The present economic downturn is widely recognised as being, at the very least, the most serious since the end of World War II. It is without parallel in that never before has virtually every major bank in the world's leading economy (and in the UK) essentially become insolvent.
There is also no precedent for a 45 per cent fall in exports like that Japan experienced in January, nor of the 13 per cent annualised rate of economic decline that it recorded in the last quarter of 2008. The US had an annualised decline in gross domestic product of 6.2 per cent last quarter. Even Germany has national income falling by 2 per cent (a rate not experienced since 1945) and is forecasting 9 per cent jobless.
Australia's GDP fell at an annualised rate of only 2 per cent in the December quarter, but nobody believes this is as bad as it will get. And, while Australian house prices have not fallen as fast as those of the US and UK, they were already down 6 per cent in December.
Governments across the world failed to anticipate both the likelihood of a downturn and its seriousness. And, in most cases, they are fuelling consumer spending by tapping savings and printing money. These approaches are the opposite of what is required to restore economic health and will, at best, considerably prolong the malaise.
The post-mortems are under way. People are blaming greed, especially by bankers. But this is not new -- bankers and others are no more or less greedy, foolish, or reckless than they have ever been. That said, the bonuses they paid themselves as they drove their organisations into receivership are unconscionable.

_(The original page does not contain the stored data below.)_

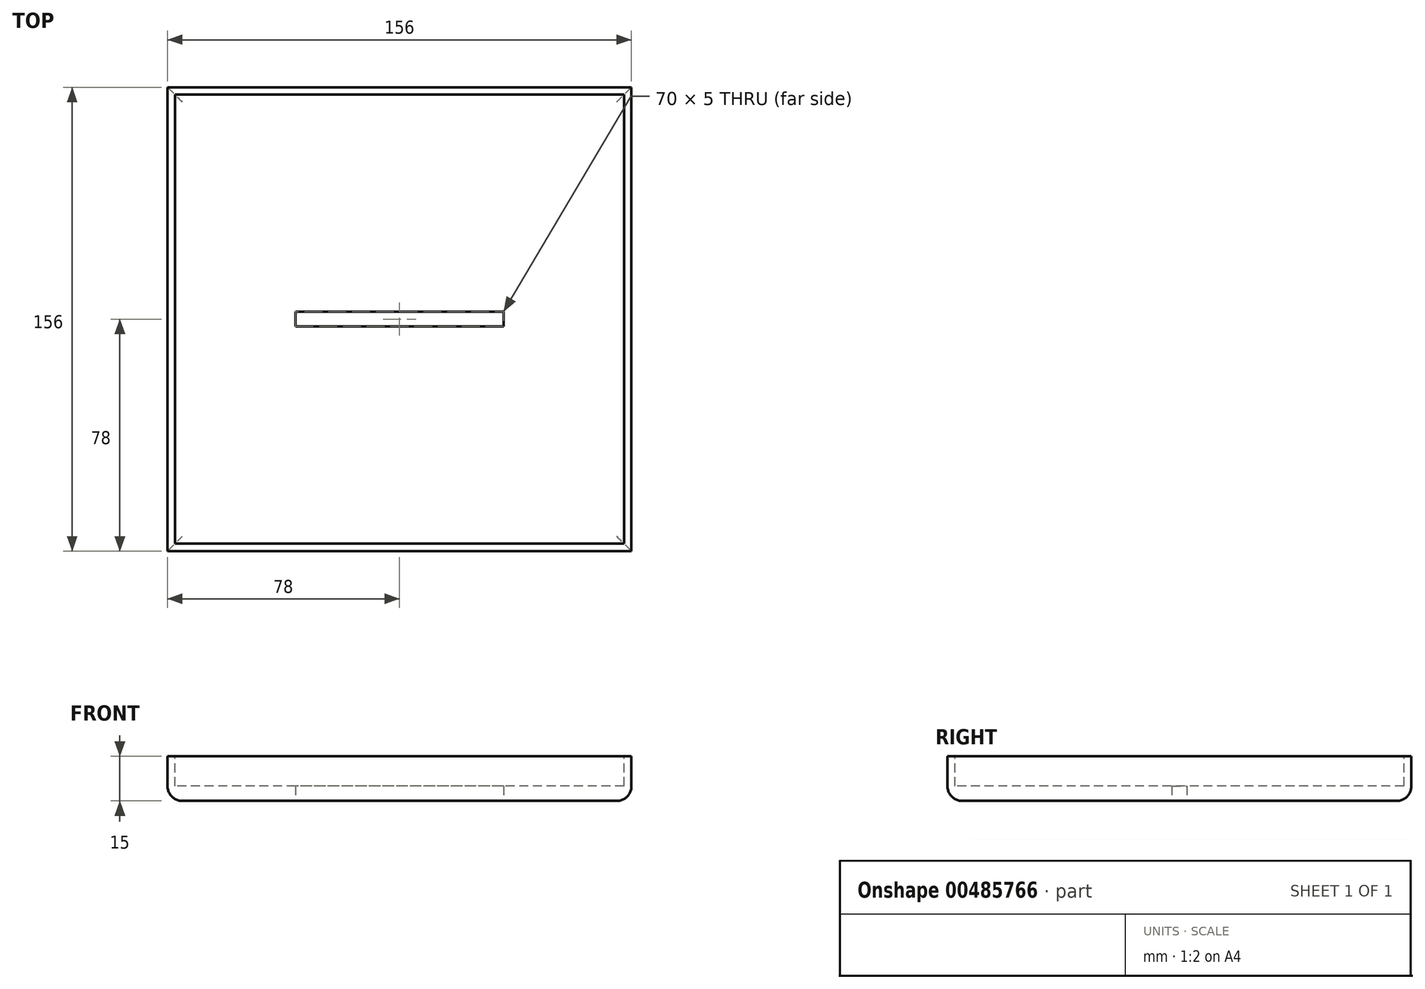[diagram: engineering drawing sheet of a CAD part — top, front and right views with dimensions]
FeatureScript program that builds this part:
annotation { "Feature Type Name" : "Feature", "Feature Type Description" : "" }
export const myFeature = defineFeature(function(context is Context, id is Id, definition is map)
    precondition{}
    {
        {
            var Q0;
            Q0=qCreatedBy(makeId("Top.planeOp"),FACE);
            var sketch = newSketch(context, id + "F0", { "sketchPlane" : qUnion([Q0])});
            skLineSegment(sketch, "E0.bottom", {"start": v(78, -78) * mm, "end": v(-78, -78) * mm});
            skLineSegment(sketch, "E0.top", {"start": v(78, 78) * mm, "end": v(-78, 78) * mm});
            skLineSegment(sketch, "E0.left", {"start": v(78, -78) * mm, "end": v(78, 78) * mm});
            skLineSegment(sketch, "E0.right", {"start": v(-78, -78) * mm, "end": v(-78, 78) * mm});
            skPoint(sketch, "E0.middle", {"position": v(0, 0) * mm});
            skSolve(sketch);
        }
        {
            var Q0;
            Q0 = qSketchRegion(id + "F0", true);
            extrude(context, id + "F1", {"entities" : qUnion([Q0]), "depth" : 15 * mm});
        }
        {
            var Q0;
            Q0=makeQuery(id+"F1.opExtrude","CAP_FACE",FACE,{"disambiguationData":[OSD([sQuery(id+"F0.wireOp",EDGE,"E0.bottom"),sQuery(id+"F0.wireOp",EDGE,"E0.top"),sQuery(id+"F0.wireOp",EDGE,"E0.left"),sQuery(id+"F0.wireOp",EDGE,"E0.right")])],"isStart":false});
            var sketch = newSketch(context, id + "F2", { "sketchPlane" : qUnion([Q0])});
            skLineSegment(sketch, "E1.bottom", {"start": v(75.5, 75.5) * mm, "end": v(-75.5, 75.5) * mm});
            skLineSegment(sketch, "E1.top", {"start": v(75.5, -75.5) * mm, "end": v(-75.5, -75.5) * mm});
            skLineSegment(sketch, "E1.left", {"start": v(75.5, 75.5) * mm, "end": v(75.5, -75.5) * mm});
            skLineSegment(sketch, "E1.right", {"start": v(-75.5, 75.5) * mm, "end": v(-75.5, -75.5) * mm});
            skPoint(sketch, "E1.middle", {"position": v(0, 0) * mm});
            skSolve(sketch);
        }
        {
            var Q0;
            Q0=makeQuery(id+"F2.imprint","IMPRINT",FACE,{"disambiguationData":[TD([[makeQuery(id+"F2.imprint","IMPRINT",EDGE,{"derivedFrom":sQuery(id+"F2.wireOp",EDGE,"E1.bottom")}),1.0]])]});
            extrude(context, id + "F3", {"entities" : qUnion([Q0]), "operationType" : NewBodyOperationType.REMOVE, "oppositeDirection" : true, "depth" : 10 * mm});
        }
        {
            var Q0;
            Q0=makeQuery(id+"F1.opExtrude","CAP_EDGE",EDGE,{"disambiguationData":[OSD([sQuery(id+"F0.wireOp",EDGE,"E0.left")])],"isStart":true});
            var Q1;
            Q1=makeQuery(id+"F1.opExtrude","CAP_EDGE",EDGE,{"disambiguationData":[OSD([sQuery(id+"F0.wireOp",EDGE,"E0.bottom")])],"isStart":true});
            var Q2;
            Q2=makeQuery(id+"F1.opExtrude","CAP_EDGE",EDGE,{"disambiguationData":[OSD([sQuery(id+"F0.wireOp",EDGE,"E0.right")])],"isStart":true});
            var Q3;
            Q3=makeQuery(id+"F1.opExtrude","CAP_EDGE",EDGE,{"disambiguationData":[OSD([sQuery(id+"F0.wireOp",EDGE,"E0.top")])],"isStart":true});
            fillet(context, id + "F4", {"entities" : qUnion([Q0, Q1, Q2, Q3]), "radius" : 5 * mm, "tangentPropagation" : true, "allowEdgeOverflow" : false});
        }
        {
            var Q0;
            Q0=makeQuery(id+"F1.opExtrude","CAP_FACE",FACE,{"disambiguationData":[OSD([sQuery(id+"F0.wireOp",EDGE,"E0.bottom"),sQuery(id+"F0.wireOp",EDGE,"E0.top"),sQuery(id+"F0.wireOp",EDGE,"E0.left"),sQuery(id+"F0.wireOp",EDGE,"E0.right")])],"isStart":true});
            var sketch = newSketch(context, id + "F5", { "sketchPlane" : qUnion([Q0])});
            skLineSegment(sketch, "E2.bottom", {"start": v(35, 2.5) * mm, "end": v(-35, 2.5) * mm});
            skLineSegment(sketch, "E2.top", {"start": v(35, -2.5) * mm, "end": v(-35, -2.5) * mm});
            skLineSegment(sketch, "E2.left", {"start": v(35, 2.5) * mm, "end": v(35, -2.5) * mm});
            skLineSegment(sketch, "E2.right", {"start": v(-35, 2.5) * mm, "end": v(-35, -2.5) * mm});
            skPoint(sketch, "E2.middle", {"position": v(0, 0) * mm});
            skSolve(sketch);
        }
        {
            var Q0;
            Q0=makeQuery(id+"F5.imprint","IMPRINT",FACE,{"disambiguationData":[TD([[makeQuery(id+"F5.imprint","IMPRINT",EDGE,{"derivedFrom":sQuery(id+"F5.wireOp",EDGE,"E2.bottom")}),1.0]])]});
            extrude(context, id + "F6", {"entities" : qUnion([Q0]), "operationType" : NewBodyOperationType.REMOVE, "oppositeDirection" : true, "depth" : 5 * mm});
        }
    });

Kevin Rudd has blamed the "neo-liberals" for deregulating economies. Although we have seen trade liberalisation and important market deregulations in air travel, telecommunications and finance, there has also been a considerable increase in government oversight in other regulatory theatres such as environmental controls. And it was leftish governments in Australia, the US and France that implemented the type of economic reforms Rudd now condemns. Moreover, in the area spearheading the crisis -- US banking -- the regulatory restraints are greater than those of almost all other countries.
Others have blamed globalisation, although it was the opposite of this -- protectionism -- that is generally agreed to have intensified and prolonged the 1930s Depression.
Some consider demand deficiency as triggering the downturn but this does not seem to have been important, as the fall in consumer demand followed the banking crisis and did not lead it.
Among all the possible causes, one that stands out is the rapid credit expansion administered by the US Federal Reserve and other central banks in the aftermath of the 2001 terrorist attacks on New York and Washington. Central bankers, anxious to offset plummeting investor confidence following 9/11, vastly expanded credit, bringing interest rates down to only 1 per cent in 2003-04.
Contrary to expectations, the money supply increase did not appear to cause inflation. This was because the credit expansion went into areas where other government policies had created an artificial scarcity and that were largely outside normal inflation indices.
Chief among the venues for the expanded credit in the US was housing in states such as California, Florida and several in the north-east, where government land restraints had created a casino of upward spiralling prices. The same artificial shortage was present throughout the UK and in Australia, where regulatory restraints in other areas such as shopping centres also had a price impact.
In the US, regulatory measures were important in also bringing about excessive lending to people who were poor risks.
It appears banks in the UK needed no such prodding to provide poorly collateralised loans.
Australian banks are preening themselves for avoiding the cataclysm but they have not faced (yet) the decline in property prices that destroyed their American and British counterparts.
The touchstone for the crisis has been banking failure triggered by government creation of excess liquidity. The liquidity injection was designed to combat the adverse effects of the 9/11 attacks on New York. Al-Qaeda can therefore claim to have succeeded in meeting many of the goals it set for its attack -- but in ways nobody could have expected.